→ **Job**:
Which lines of the records below contain the word "informazione"? Show each one.

----- Data extracts -----

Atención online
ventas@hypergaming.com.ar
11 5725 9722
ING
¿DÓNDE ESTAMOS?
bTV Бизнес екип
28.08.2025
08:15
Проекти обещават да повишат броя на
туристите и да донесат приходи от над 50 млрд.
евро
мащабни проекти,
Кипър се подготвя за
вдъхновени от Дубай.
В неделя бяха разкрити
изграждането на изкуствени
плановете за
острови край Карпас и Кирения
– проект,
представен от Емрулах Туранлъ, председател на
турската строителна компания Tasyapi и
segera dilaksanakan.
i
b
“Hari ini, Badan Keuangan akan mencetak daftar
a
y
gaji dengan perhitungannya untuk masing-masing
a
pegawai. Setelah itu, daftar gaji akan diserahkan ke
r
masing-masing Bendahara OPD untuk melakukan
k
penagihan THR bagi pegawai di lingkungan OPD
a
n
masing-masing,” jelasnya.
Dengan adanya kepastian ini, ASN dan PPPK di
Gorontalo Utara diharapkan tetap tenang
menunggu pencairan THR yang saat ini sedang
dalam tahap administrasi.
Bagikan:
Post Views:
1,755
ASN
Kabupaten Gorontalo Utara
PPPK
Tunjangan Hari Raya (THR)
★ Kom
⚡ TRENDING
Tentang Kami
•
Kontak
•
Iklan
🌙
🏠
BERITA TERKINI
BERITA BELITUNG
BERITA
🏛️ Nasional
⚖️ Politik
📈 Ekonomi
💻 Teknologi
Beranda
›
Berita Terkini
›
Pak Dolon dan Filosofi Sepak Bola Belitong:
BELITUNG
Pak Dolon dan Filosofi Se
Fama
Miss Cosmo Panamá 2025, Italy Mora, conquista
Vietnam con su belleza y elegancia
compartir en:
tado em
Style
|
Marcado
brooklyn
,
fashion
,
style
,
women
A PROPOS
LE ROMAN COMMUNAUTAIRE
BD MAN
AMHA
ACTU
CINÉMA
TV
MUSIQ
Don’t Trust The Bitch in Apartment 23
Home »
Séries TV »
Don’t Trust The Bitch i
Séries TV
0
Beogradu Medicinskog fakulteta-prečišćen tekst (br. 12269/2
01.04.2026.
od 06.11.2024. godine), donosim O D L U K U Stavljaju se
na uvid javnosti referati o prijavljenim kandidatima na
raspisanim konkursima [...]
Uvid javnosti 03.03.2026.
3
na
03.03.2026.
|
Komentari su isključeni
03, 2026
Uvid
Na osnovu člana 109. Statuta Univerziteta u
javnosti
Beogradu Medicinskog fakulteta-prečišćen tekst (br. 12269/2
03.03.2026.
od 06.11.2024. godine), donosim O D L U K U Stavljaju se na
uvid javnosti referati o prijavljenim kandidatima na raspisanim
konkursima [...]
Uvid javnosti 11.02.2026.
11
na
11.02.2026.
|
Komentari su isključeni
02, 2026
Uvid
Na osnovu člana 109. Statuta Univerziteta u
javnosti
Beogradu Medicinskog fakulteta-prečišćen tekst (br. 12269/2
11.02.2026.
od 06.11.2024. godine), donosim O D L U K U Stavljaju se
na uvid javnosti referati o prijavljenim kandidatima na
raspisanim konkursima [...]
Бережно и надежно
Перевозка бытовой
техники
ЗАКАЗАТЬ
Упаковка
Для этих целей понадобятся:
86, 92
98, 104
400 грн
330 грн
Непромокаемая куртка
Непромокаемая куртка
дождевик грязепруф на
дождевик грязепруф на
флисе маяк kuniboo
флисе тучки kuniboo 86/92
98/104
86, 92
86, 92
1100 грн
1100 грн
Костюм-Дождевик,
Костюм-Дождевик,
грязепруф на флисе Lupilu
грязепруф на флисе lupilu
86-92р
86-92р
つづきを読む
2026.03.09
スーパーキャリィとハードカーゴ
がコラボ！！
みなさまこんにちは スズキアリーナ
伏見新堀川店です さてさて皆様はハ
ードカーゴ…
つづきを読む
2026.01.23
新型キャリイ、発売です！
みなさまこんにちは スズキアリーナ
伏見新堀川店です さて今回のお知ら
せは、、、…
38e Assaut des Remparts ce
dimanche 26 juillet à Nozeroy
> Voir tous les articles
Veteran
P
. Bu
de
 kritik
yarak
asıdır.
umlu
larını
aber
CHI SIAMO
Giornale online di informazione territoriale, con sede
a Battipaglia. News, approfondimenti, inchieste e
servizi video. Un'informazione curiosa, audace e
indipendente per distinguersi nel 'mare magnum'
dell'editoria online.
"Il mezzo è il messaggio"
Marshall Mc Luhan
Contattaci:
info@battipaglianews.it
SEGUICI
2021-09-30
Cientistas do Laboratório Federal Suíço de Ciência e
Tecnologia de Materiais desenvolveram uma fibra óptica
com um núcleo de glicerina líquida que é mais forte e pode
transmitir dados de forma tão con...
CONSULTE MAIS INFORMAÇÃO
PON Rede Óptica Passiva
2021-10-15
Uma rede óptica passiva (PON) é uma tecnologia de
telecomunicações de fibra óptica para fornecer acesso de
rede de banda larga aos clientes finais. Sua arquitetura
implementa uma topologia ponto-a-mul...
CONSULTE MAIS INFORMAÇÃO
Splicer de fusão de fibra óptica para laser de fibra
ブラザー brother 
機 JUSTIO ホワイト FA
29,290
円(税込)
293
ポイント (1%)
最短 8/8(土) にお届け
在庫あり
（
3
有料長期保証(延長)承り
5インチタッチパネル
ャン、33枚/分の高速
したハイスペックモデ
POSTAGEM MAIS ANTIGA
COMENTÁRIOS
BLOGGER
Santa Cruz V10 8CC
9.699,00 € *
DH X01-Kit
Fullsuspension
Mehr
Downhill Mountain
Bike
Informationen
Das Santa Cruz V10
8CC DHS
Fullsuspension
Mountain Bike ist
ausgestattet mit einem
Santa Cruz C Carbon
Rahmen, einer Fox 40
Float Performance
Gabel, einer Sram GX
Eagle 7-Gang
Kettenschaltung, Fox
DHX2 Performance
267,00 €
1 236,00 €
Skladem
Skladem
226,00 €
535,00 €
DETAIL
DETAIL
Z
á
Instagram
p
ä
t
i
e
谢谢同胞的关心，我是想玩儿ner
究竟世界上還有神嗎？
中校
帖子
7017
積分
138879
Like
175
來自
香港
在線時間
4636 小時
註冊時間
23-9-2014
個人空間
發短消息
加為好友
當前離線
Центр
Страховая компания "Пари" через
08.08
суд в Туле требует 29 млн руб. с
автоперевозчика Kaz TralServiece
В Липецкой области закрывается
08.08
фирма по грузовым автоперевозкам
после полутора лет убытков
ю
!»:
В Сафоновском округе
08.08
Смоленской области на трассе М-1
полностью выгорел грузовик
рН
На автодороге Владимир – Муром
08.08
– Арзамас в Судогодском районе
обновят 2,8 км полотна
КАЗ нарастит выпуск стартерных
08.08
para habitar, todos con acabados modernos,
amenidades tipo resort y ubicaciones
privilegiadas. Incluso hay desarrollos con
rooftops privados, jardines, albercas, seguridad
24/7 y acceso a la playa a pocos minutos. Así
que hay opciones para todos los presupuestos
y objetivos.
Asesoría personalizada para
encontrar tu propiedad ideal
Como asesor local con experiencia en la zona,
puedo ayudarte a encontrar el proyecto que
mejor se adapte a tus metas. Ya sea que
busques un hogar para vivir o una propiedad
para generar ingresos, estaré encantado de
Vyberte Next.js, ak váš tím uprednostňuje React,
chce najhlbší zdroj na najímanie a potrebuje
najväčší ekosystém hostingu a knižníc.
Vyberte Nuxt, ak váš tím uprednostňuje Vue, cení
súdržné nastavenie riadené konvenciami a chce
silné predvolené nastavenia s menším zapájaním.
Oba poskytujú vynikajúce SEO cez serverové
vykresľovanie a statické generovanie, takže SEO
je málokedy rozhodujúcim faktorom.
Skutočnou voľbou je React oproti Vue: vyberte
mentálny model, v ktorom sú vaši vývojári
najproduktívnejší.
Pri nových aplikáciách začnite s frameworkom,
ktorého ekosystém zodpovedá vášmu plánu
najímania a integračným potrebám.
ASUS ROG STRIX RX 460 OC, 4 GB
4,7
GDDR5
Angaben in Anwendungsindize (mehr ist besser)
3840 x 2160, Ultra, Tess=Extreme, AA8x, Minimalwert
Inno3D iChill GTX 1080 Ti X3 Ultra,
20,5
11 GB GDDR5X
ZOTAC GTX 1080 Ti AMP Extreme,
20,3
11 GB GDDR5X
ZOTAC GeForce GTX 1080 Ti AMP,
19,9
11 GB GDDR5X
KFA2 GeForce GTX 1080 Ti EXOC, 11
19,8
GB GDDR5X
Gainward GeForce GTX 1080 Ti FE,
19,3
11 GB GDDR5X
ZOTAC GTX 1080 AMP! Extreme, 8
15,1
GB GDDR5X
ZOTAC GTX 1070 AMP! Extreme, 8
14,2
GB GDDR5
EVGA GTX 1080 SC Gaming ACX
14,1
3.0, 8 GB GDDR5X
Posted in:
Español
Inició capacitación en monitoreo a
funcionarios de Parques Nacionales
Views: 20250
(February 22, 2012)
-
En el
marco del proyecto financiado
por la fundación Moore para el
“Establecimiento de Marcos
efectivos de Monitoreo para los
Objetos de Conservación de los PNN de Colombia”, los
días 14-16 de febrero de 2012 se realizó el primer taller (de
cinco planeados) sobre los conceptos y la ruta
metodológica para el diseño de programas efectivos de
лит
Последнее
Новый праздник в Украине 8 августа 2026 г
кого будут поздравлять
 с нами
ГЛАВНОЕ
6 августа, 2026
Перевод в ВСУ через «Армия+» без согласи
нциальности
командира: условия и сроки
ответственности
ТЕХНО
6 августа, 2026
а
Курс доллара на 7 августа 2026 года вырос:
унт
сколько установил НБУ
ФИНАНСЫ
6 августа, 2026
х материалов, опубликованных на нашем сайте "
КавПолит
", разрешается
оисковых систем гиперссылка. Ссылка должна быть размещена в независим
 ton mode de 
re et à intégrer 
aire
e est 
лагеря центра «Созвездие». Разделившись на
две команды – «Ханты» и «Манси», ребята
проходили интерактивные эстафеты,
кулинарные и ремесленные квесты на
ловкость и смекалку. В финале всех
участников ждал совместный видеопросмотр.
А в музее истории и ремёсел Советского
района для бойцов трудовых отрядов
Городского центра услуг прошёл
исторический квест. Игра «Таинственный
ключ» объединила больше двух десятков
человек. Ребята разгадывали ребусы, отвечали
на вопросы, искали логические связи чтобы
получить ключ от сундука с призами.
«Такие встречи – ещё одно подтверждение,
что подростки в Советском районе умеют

-----

→ **Output for this task**:
Giornale online di informazione territoriale, con sede
servizi video. Un'informazione curiosa, audace e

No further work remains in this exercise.